WORK INSTRUCTIONS —
Change every "Kundecenter" in the data below to "Kundeservice" and copy all other text without alteration. Leave the pictures out of your answer.

AVAILABLE DATA —
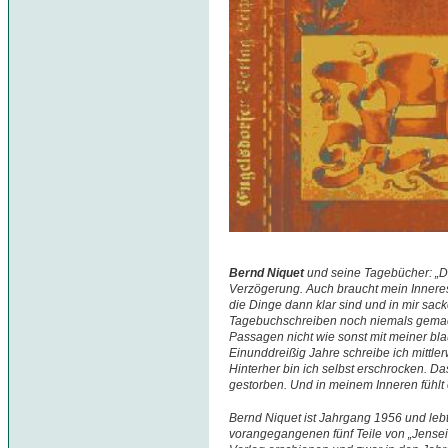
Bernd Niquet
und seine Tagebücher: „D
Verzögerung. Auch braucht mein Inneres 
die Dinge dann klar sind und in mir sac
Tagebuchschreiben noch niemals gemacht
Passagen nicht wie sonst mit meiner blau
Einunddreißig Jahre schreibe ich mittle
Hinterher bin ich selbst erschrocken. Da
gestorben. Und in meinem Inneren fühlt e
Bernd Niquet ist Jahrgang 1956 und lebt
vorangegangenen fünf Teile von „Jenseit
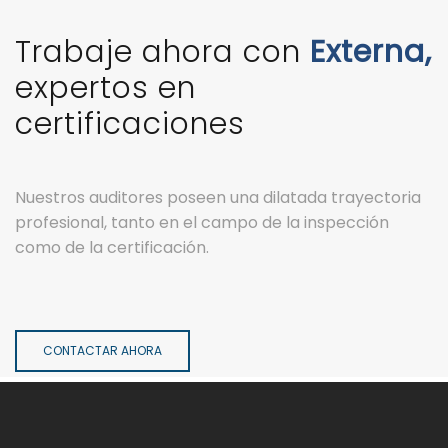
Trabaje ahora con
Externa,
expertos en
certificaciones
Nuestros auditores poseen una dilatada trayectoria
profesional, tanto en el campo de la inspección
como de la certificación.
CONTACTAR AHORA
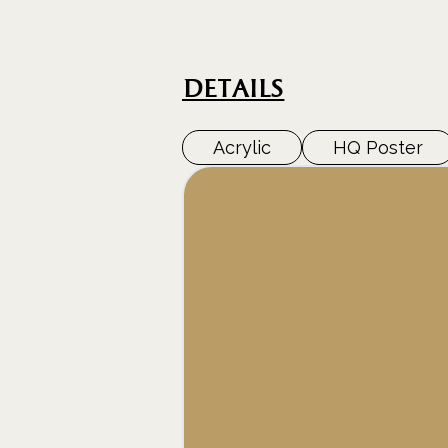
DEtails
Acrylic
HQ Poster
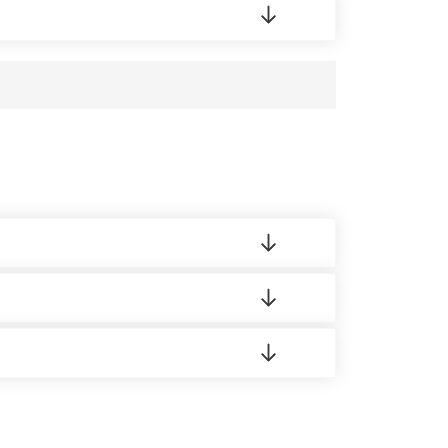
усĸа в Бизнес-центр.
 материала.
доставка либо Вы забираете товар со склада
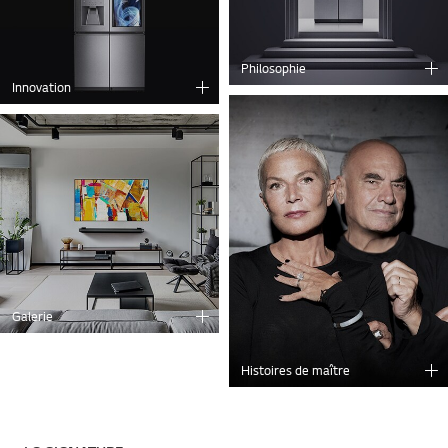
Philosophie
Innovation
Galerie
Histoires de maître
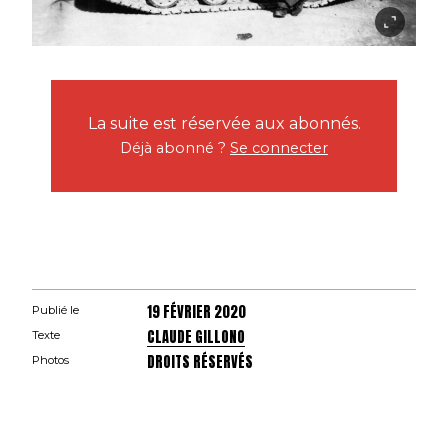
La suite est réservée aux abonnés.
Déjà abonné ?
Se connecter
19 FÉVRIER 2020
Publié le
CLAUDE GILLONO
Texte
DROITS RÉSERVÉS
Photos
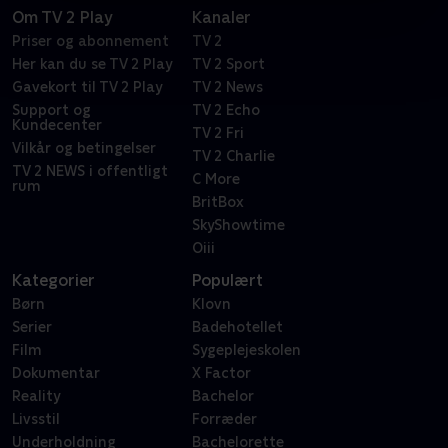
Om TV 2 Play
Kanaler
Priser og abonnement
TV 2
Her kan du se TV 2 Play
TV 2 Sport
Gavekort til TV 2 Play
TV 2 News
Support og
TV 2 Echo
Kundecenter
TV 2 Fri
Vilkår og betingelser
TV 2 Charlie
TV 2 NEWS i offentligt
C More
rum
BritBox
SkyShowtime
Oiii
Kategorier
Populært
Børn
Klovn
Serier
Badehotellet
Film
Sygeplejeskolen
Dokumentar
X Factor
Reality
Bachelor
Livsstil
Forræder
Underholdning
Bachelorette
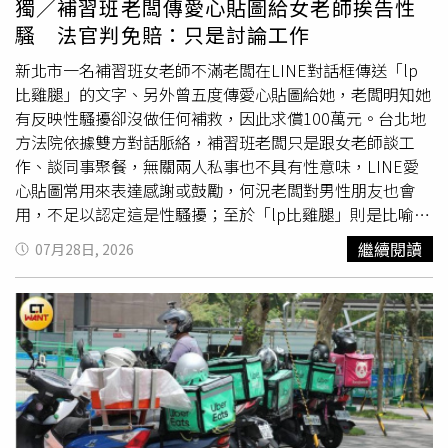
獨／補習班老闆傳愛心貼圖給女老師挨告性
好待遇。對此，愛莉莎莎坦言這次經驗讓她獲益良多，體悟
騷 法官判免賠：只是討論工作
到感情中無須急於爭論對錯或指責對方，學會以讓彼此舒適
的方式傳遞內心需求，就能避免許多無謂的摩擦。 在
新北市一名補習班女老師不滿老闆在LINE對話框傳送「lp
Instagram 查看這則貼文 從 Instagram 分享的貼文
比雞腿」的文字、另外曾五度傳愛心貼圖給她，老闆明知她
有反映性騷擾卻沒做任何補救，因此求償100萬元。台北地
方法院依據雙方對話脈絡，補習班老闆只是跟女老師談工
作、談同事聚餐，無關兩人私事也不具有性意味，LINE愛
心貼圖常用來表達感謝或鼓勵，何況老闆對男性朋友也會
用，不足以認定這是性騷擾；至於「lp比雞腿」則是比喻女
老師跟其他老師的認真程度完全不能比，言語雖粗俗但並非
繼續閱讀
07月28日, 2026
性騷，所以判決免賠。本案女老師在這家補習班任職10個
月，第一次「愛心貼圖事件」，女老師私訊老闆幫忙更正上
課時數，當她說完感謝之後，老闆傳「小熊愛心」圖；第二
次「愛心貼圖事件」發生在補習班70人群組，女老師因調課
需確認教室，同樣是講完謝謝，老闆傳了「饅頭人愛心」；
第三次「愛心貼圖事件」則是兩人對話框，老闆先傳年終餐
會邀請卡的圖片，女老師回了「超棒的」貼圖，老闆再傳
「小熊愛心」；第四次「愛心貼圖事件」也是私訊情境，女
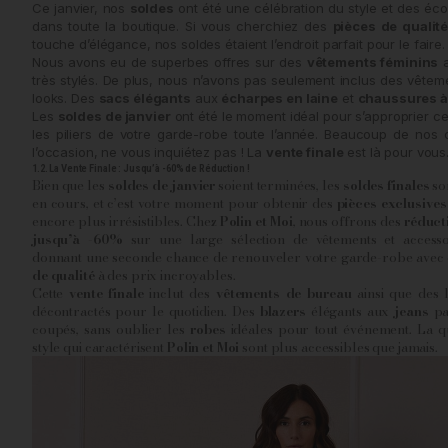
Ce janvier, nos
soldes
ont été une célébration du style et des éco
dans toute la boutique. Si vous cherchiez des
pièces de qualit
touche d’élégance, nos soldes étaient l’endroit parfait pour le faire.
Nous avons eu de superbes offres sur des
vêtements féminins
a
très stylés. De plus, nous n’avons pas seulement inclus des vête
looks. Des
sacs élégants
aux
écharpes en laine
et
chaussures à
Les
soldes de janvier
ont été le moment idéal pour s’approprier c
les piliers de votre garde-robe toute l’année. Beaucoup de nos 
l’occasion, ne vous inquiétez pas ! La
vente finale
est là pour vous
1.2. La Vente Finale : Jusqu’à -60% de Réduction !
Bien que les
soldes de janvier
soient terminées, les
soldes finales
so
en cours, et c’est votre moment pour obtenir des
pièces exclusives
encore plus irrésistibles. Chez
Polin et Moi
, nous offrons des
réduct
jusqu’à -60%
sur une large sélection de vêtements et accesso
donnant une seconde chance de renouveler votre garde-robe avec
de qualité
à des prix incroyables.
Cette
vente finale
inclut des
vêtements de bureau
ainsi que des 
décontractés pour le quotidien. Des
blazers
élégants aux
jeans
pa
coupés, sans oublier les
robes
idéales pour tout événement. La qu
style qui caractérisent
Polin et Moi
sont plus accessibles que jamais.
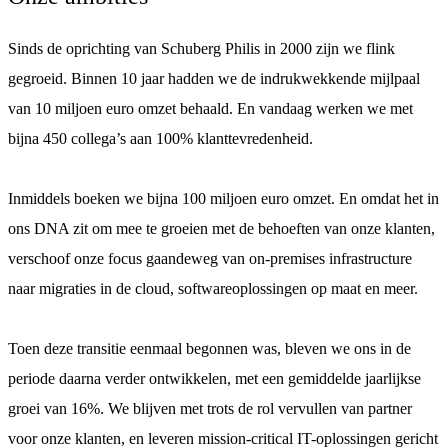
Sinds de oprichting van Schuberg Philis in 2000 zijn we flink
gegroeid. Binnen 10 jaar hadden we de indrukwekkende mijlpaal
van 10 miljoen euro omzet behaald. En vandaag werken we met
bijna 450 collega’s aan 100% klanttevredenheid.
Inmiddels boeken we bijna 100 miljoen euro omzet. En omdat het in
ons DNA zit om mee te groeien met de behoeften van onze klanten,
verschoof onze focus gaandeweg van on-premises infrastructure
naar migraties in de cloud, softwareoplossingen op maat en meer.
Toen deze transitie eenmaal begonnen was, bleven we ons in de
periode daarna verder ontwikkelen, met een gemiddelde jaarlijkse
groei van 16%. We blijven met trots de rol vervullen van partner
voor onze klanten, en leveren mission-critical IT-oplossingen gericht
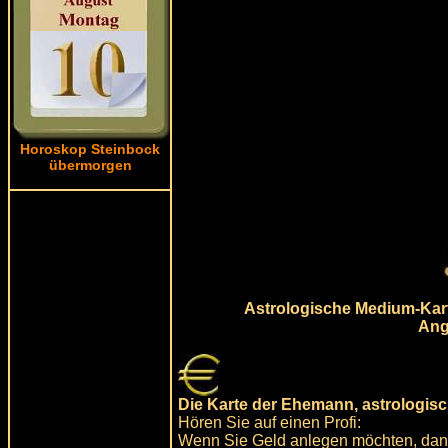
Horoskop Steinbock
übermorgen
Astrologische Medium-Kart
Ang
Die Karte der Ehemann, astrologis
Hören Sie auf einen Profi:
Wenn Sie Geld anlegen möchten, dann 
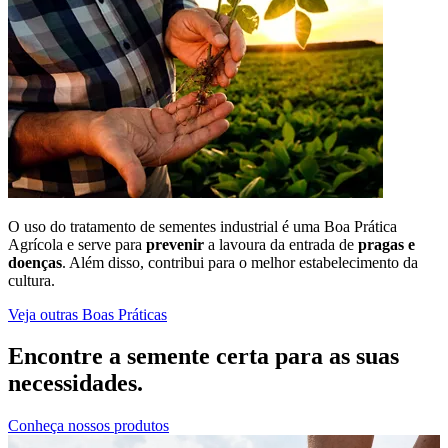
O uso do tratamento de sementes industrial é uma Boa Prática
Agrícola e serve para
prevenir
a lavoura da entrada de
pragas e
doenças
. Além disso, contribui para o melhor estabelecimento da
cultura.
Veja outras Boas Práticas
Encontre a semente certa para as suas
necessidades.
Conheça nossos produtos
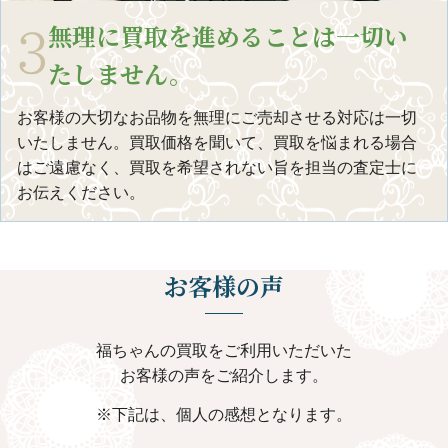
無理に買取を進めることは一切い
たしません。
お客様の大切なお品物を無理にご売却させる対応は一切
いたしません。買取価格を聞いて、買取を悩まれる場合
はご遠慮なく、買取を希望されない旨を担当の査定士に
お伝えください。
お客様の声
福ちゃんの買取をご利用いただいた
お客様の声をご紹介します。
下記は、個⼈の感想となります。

EXERCISE RESPONSE —
Bernd Niquet
und seine Tagebücher: „D
Verzögerung. Auch braucht mein Inneres 
die Dinge dann klar sind und in mir sac
Tagebuchschreiben noch niemals gemacht
Passagen nicht wie sonst mit meiner blau
Einunddreißig Jahre schreibe ich mittle
Hinterher bin ich selbst erschrocken. Da
gestorben. Und in meinem Inneren fühlt e
Bernd Niquet ist Jahrgang 1956 und lebt
vorangegangenen fünf Teile von „Jenseit
Trabaje ahora con
Externa,
expertos en
certificaciones
Nuestros auditores poseen una dilatada trayectoria
profesional, tanto en el campo de la inspección
como de la certificación.
CONTACTAR AHORA
DEtails
Acrylic
HQ Poster
усĸа в Бизнес-центр.
 материала.
доставка либо Вы забираете товар со склада
Philosophie
Innovation
Galerie
Histoires de maître
La suite est réservée aux abonnés.
Déjà abonné ?
Se connecter
19 FÉVRIER 2020
Publié le
CLAUDE GILLONO
Texte
DROITS RÉSERVÉS
Photos
Om TV 2 Play
Kanaler
Priser og abonnement
TV 2
Her kan du se TV 2 Play
TV 2 Sport
Gavekort til TV 2 Play
TV 2 News
Support og
TV 2 Echo
Kundeservice
TV 2 Fri
Vilkår og betingelser
TV 2 Charlie
TV 2 NEWS i offentligt
C More
rum
BritBox
SkyShowtime
Oiii
Kategorier
Populært
Børn
Klovn
Serier
Badehotellet
Film
Sygeplejeskolen
Dokumentar
X Factor
Reality
Bachelor
Livsstil
Forræder
Underholdning
Bachelorette
獨／補習班老闆傳愛心貼圖給女老師挨告性
好待遇。對此，愛莉莎莎坦言這次經驗讓她獲益良多，體悟
騷 法官判免賠：只是討論工作
到感情中無須急於爭論對錯或指責對方，學會以讓彼此舒適
的方式傳遞內心需求，就能避免許多無謂的摩擦。 在
新北市一名補習班女老師不滿老闆在LINE對話框傳送「lp
Instagram 查看這則貼文 從 Instagram 分享的貼文
比雞腿」的文字、另外曾五度傳愛心貼圖給她，老闆明知她
有反映性騷擾卻沒做任何補救，因此求償100萬元。台北地
方法院依據雙方對話脈絡，補習班老闆只是跟女老師談工
作、談同事聚餐，無關兩人私事也不具有性意味，LINE愛
心貼圖常用來表達感謝或鼓勵，何況老闆對男性朋友也會
用，不足以認定這是性騷擾；至於「lp比雞腿」則是比喻女
老師跟其他老師的認真程度完全不能比，言語雖粗俗但並非
繼續閱讀
07月28日, 2026
性騷，所以判決免賠。本案女老師在這家補習班任職10個
月，第一次「愛心貼圖事件」，女老師私訊老闆幫忙更正上
課時數，當她說完感謝之後，老闆傳「小熊愛心」圖；第二
次「愛心貼圖事件」發生在補習班70人群組，女老師因調課
需確認教室，同樣是講完謝謝，老闆傳了「饅頭人愛心」；
第三次「愛心貼圖事件」則是兩人對話框，老闆先傳年終餐
會邀請卡的圖片，女老師回了「超棒的」貼圖，老闆再傳
「小熊愛心」；第四次「愛心貼圖事件」也是私訊情境，女
Ce janvier, nos
soldes
ont été une célébration du style et des éco
dans toute la boutique. Si vous cherchiez des
pièces de qualit
touche d’élégance, nos soldes étaient l’endroit parfait pour le faire.
Nous avons eu de superbes offres sur des
vêtements féminins
a
très stylés. De plus, nous n’avons pas seulement inclus des vête
looks. Des
sacs élégants
aux
écharpes en laine
et
chaussures à
Les
soldes de janvier
ont été le moment idéal pour s’approprier c
les piliers de votre garde-robe toute l’année. Beaucoup de nos 
l’occasion, ne vous inquiétez pas ! La
vente finale
est là pour vous
1.2. La Vente Finale : Jusqu’à -60% de Réduction !
Bien que les
soldes de janvier
soient terminées, les
soldes finales
so
en cours, et c’est votre moment pour obtenir des
pièces exclusives
encore plus irrésistibles. Chez
Polin et Moi
, nous offrons des
réduct
jusqu’à -60%
sur une large sélection de vêtements et accesso
donnant une seconde chance de renouveler votre garde-robe avec
de qualité
à des prix incroyables.
Cette
vente finale
inclut des
vêtements de bureau
ainsi que des 
décontractés pour le quotidien. Des
blazers
élégants aux
jeans
pa
coupés, sans oublier les
robes
idéales pour tout événement. La qu
style qui caractérisent
Polin et Moi
sont plus accessibles que jamais.
Sinds de oprichting van Schuberg Philis in 2000 zijn we flink
gegroeid. Binnen 10 jaar hadden we de indrukwekkende mijlpaal
van 10 miljoen euro omzet behaald. En vandaag werken we met
bijna 450 collega’s aan 100% klanttevredenheid.
Inmiddels boeken we bijna 100 miljoen euro omzet. En omdat het in
ons DNA zit om mee te groeien met de behoeften van onze klanten,
verschoof onze focus gaandeweg van on-premises infrastructure
naar migraties in de cloud, softwareoplossingen op maat en meer.
Toen deze transitie eenmaal begonnen was, bleven we ons in de
periode daarna verder ontwikkelen, met een gemiddelde jaarlijkse
groei van 16%. We blijven met trots de rol vervullen van partner
voor onze klanten, en leveren mission-critical IT-oplossingen gericht
Horoskop Steinbock
übermorgen
Astrologische Medium-Kart
Ang
Die Karte der Ehemann, astrologis
Hören Sie auf einen Profi:
Wenn Sie Geld anlegen möchten, dann 
O uso do tratamento de sementes industrial é uma Boa Prática
Agrícola e serve para
prevenir
a lavoura da entrada de
pragas e
doenças
. Além disso, contribui para o melhor estabelecimento da
cultura.
Veja outras Boas Práticas
Encontre a semente certa para as suas
necessidades.
Conheça nossos produtos
無理に買取を進めることは一切い
たしません。
お客様の大切なお品物を無理にご売却させる対応は一切
いたしません。買取価格を聞いて、買取を悩まれる場合
はご遠慮なく、買取を希望されない旨を担当の査定士に
お伝えください。
お客様の声
福ちゃんの買取をご利用いただいた
お客様の声をご紹介します。
下記は、個⼈の感想となります。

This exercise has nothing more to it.